**AIM OF THE TASK**
Please report every line from the material that contains the word "lines".
++++++++++++++++++++
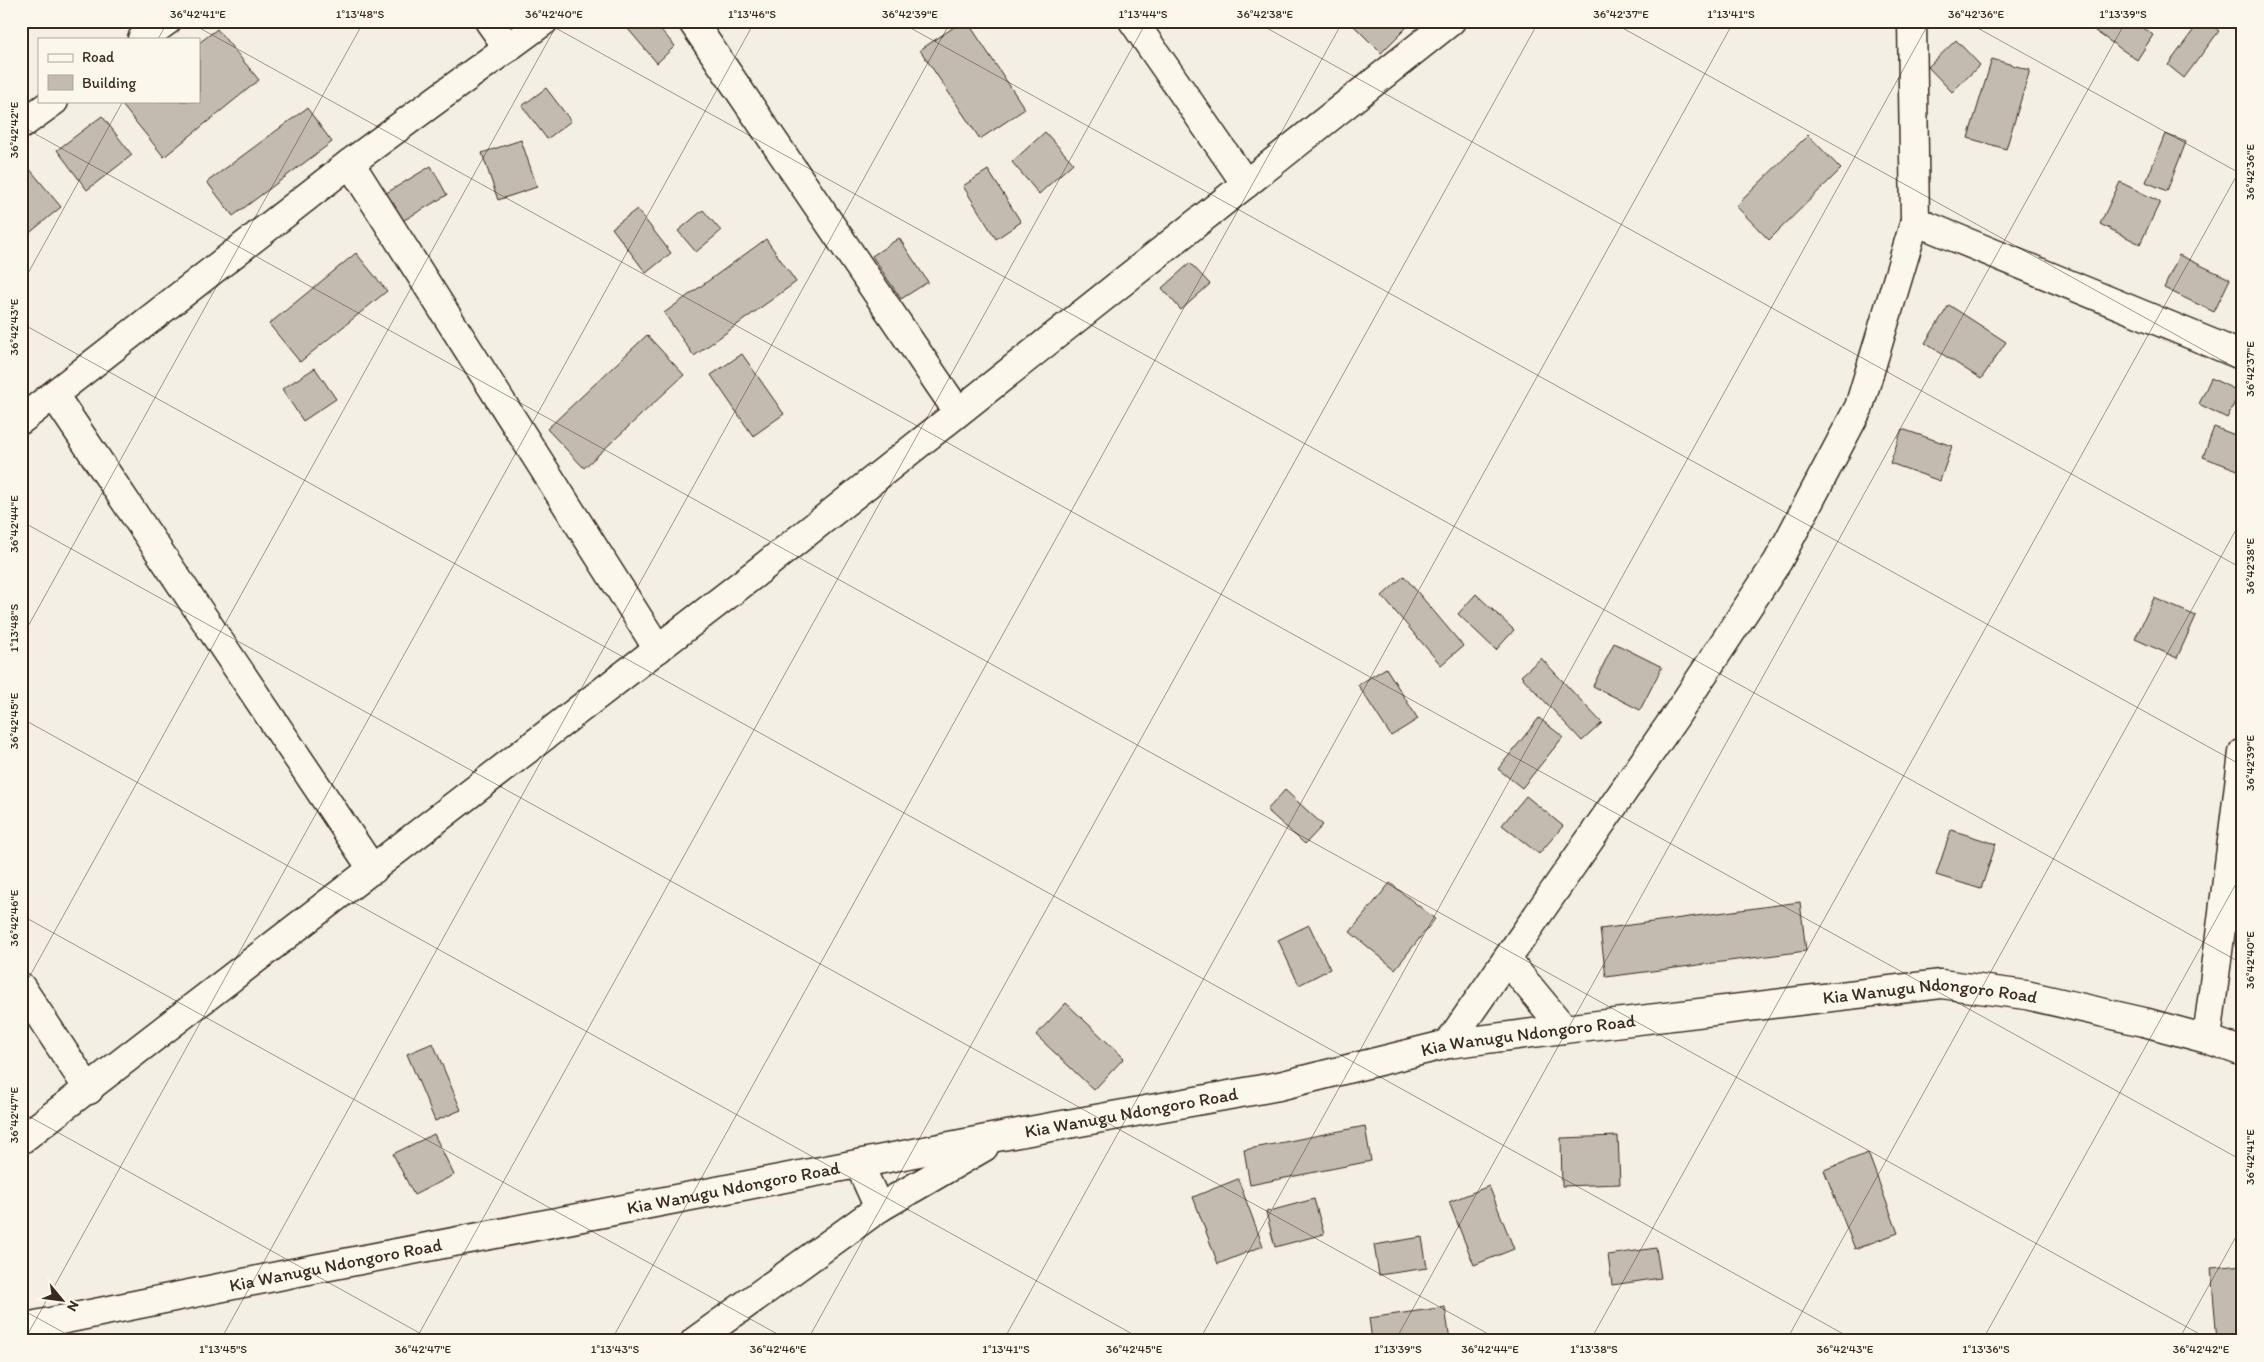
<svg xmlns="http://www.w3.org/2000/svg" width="2264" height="1362" viewBox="0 0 2264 1362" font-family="Itim,sans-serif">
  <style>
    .building { fill: #c3bbb0; stroke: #3b2a1e }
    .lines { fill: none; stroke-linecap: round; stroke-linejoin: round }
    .street-casing { stroke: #3b2a1e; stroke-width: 31 }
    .street { stroke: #fbf7ec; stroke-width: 28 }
    .ticks { fill: none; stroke: #3b2a1e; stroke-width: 1; stroke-opacity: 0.45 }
    .labels { text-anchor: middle; stroke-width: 4.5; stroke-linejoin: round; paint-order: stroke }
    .street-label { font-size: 18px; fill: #3b2a1e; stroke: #fbf7ec }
    .neatline { fill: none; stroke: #3b2a1e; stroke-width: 2 }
    .ticks-label { font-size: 12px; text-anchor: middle; fill: #3b2a1e }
  </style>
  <rect width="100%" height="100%" fill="#f3efe4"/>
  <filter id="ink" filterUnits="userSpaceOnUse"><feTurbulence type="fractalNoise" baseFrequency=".02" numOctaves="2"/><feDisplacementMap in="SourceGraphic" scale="10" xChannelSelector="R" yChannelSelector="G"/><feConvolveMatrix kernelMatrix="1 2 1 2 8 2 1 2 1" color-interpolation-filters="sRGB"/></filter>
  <g filter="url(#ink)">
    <g class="building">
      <polygon points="637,21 653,21 675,46 657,63 628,29"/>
      <polygon points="963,21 967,21 1025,109 980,139 920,50"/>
      <polygon points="1349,21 1413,21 1381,53"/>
      <polygon points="2101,21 2134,21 2153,35 2137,60 2095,31"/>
      <polygon points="2200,21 2206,21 2219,31 2184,78 2168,65"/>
      <polygon points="217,29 259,80 164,157 122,105 127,101 199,101 199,43"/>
      <polygon points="1956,40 1980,65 1952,92 1928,67"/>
      <polygon points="1992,59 2030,70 2006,149 1968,138"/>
      <polygon points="546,88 571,121 547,139 522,106"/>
      <polygon points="307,108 332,142 233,216 207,182"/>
      <polygon points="102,116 132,155 87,190 57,150"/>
      <polygon points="1045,132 1073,163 1039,194 1012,162"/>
      <polygon points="2165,134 2186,142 2167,191 2146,182"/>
      <polygon points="1808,135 1841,169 1769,240 1736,206"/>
      <polygon points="521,140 537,187 498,200 482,153"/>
      <polygon points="431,166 447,195 399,223 383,195"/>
      <polygon points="28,167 61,207 21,240 21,173"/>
      <polygon points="988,170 1021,222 996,239 963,186"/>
      <polygon points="2120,182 2160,202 2140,244 2100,224"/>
      <polygon points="637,209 671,253 646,273 612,228"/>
      <polygon points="703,210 721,231 696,252 678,231"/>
      <polygon points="899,238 928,282 901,299 872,256"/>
      <polygon points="766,239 796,282 694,356 664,313"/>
      <polygon points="356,253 387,291 300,362 269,324"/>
      <polygon points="2179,255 2230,279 2214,312 2164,288"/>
      <polygon points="1190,263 1210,284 1181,310 1162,288"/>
      <polygon points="1949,305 2006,342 1981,379 1925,343"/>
      <polygon points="647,335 684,375 584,468 547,429"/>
      <polygon points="742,354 784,414 753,436 711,375"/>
      <polygon points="315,368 336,399 303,421 282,389"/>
      <polygon points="2211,378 2240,392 2227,418 2199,404"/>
      <polygon points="2214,427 2243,438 2243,472 2203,457"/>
      <polygon points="1902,429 1952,446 1940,481 1890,463"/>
      <polygon points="1404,576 1463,646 1441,665 1382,596"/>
      <polygon points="1476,594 1514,630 1496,650 1458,614"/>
      <polygon points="2154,598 2196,616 2177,658 2135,639"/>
      <polygon points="1614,643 1662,667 1640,710 1593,686"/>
      <polygon points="1541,658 1602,723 1582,741 1521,676"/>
      <polygon points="1386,668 1418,719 1391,736 1358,685"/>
      <polygon points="1539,718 1563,737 1522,788 1498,769"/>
      <polygon points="1285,790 1323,825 1305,844 1267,810"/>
      <polygon points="1526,796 1563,826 1539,854 1502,825"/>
      <polygon points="1951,830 1996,844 1981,889 1936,875"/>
      <polygon points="1390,883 1435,919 1395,969 1350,932"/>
      <polygon points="1800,902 1806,951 1606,977 1600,929"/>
      <polygon points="1309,925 1330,969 1299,985 1278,940"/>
      <polygon points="1066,1003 1124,1058 1094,1090 1036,1035"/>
      <polygon points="433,1043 461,1110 435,1121 407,1054"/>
      <polygon points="1365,1126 1371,1161 1250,1185 1244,1150"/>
      <polygon points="434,1134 454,1175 414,1195 393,1154"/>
      <polygon points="1618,1136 1620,1184 1562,1186 1561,1138"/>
      <polygon points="1868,1153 1898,1233 1855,1249 1824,1170"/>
      <polygon points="1238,1179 1263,1246 1218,1264 1193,1197"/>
      <polygon points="1489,1186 1514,1249 1474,1265 1449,1202"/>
      <polygon points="1314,1199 1324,1234 1275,1247 1266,1212"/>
      <polygon points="1422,1237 1427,1268 1379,1275 1374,1245"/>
      <polygon points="1656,1248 1661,1278 1612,1285 1608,1255"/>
      <polygon points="2243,1265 2243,1340 2217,1341 2211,1268"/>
      <polygon points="1445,1307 1450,1341 1372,1341 1369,1318"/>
      <polygon points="1585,1335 1588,1341 1570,1341"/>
    </g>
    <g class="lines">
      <defs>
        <g id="street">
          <polyline points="489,21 508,48"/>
          <polyline points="692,21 958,412"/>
          <polyline points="1133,21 1246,184"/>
          <polyline points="142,39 167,21"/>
          <polyline points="21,125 54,101"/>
          <polyline points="350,163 658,649"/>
          <polyline points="1915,221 2243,356"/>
          <polyline points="54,395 373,870"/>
          <polyline points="21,420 350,163 544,21"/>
          <polyline points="1507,960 1564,1029"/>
          <polyline points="21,987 89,1090"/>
          <polyline points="2207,1039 2243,753"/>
          <polyline points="1448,1044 1675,717 1778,561 1859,407 1915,221 1912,21"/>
          <polyline points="21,1140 756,573 1451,21"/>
          <polyline points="859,1164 879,1208"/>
          <path id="s1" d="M 21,1328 L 293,1273 L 1002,1136 L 1279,1086 L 1448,1044 L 1564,1029 L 1941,984 L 2026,995 L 2144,1022 L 2207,1039 L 2243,1052"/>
          <polyline points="695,1341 879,1208 984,1147"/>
        </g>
      </defs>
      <use href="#street" class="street-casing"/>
      <use href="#street" class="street"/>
    </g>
  </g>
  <path class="ticks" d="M 187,21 L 2243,1161M 543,21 L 2243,964M 898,21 L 2243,766M 1254,21 L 2243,569M 1610,21 L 2243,372M 1965,21 L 2243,175M 158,39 L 168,21M 21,126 L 2212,1341M 21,286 L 123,101M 21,323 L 1856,1341M 21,521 L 1501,1341M 21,639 L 364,21M 21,718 L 1145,1341M 21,915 L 790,1341M 21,992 L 559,21M 21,1112 L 434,1341M 21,1309 L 79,1341M 24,1341 L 755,21M 220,1341 L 951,21M 415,1341 L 1147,21M 611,1341 L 1343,21M 807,1341 L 1539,21M 1003,1341 L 1734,21M 1199,1341 L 1930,21M 1395,1341 L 2126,21M 1590,1341 L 2243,164M 1786,1341 L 2243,517M 1982,1341 L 2243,871M 2178,1341 L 2243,1224"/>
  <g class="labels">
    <g class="street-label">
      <text dy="6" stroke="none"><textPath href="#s1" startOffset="1941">Kia Wanugu Ndongoro Road</textPath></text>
      <text dy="6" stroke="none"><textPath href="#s1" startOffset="1536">Kia Wanugu Ndongoro Road</textPath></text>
      <text dy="6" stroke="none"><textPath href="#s1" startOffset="1131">Kia Wanugu Ndongoro Road</textPath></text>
      <text dy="6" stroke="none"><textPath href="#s1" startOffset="726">Kia Wanugu Ndongoro Road</textPath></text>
      <text dy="6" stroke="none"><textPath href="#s1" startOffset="321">Kia Wanugu Ndongoro Road</textPath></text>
    </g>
  </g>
  <rect width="2264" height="1362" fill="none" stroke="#fbf7ec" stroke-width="55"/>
  <rect x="38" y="38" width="162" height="65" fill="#fbf7ec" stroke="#aea59a"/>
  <rect x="48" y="54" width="25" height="8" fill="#fbf7ec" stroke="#aea59a"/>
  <text x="82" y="62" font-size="15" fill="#3b2a1e">Road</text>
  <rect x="48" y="75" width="25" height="15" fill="#c3bbb0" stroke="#aea59a"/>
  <text x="82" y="88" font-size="15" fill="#3b2a1e">Building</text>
  <g transform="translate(62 1300) rotate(119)" stroke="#fbf7ec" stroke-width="4" paint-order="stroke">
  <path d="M0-4L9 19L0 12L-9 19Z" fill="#3b2a1e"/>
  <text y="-8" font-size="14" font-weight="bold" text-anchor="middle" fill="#3b2a1e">N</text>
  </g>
  <rect x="28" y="28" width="2208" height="1306" class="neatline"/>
  <g class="ticks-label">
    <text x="198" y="18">36°42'41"E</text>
    <text x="360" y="18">1°13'48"S</text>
    <text x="554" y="18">36°42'40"E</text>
    <text x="752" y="18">1°13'46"S</text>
    <text x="910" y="18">36°42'39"E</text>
    <text x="1143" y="18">1°13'44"S</text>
    <text x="1265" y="18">36°42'38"E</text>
    <text x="1621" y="18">36°42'37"E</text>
    <text x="1731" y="18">1°13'41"S</text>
    <text x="1976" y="18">36°42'36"E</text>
    <text x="2123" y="18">1°13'39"S</text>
    <text transform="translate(14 130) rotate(-90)" y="4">36°42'42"E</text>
    <text transform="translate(2250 172) rotate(-90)" y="4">36°42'36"E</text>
    <text transform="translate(14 327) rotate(-90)" y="4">36°42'43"E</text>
    <text transform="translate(2250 369) rotate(-90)" y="4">36°42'37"E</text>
    <text transform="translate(14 524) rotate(-90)" y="4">36°42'44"E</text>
    <text transform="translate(2250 566) rotate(-90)" y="4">36°42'38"E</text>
    <text transform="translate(14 628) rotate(-90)" y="4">1°13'48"S</text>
    <text transform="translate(14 721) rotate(-90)" y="4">36°42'45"E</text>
    <text transform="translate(2250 763) rotate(-90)" y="4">36°42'39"E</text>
    <text transform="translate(14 918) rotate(-90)" y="4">36°42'46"E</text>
    <text transform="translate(2250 960) rotate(-90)" y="4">36°42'40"E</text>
    <text transform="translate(14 1115) rotate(-90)" y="4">36°42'47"E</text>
    <text transform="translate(2250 1157) rotate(-90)" y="4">36°42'41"E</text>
    <text x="223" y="1353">1°13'45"S</text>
    <text x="423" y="1353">36°42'47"E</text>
    <text x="615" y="1353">1°13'43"S</text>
    <text x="778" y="1353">36°42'46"E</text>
    <text x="1006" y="1353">1°13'41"S</text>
    <text x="1134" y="1353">36°42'45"E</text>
    <text x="1398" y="1353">1°13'39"S</text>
    <text x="1490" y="1353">36°42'44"E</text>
    <text x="1594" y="1353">1°13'38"S</text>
    <text x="1845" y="1353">36°42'43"E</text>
    <text x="1986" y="1353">1°13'36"S</text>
    <text x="2201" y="1353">36°42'42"E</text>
  </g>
</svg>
++++++++++++++++++++
**SOLVED PROBLEM**
    .lines { fill: none; stroke-linecap: round; stroke-linejoin: round }
    <g class="lines">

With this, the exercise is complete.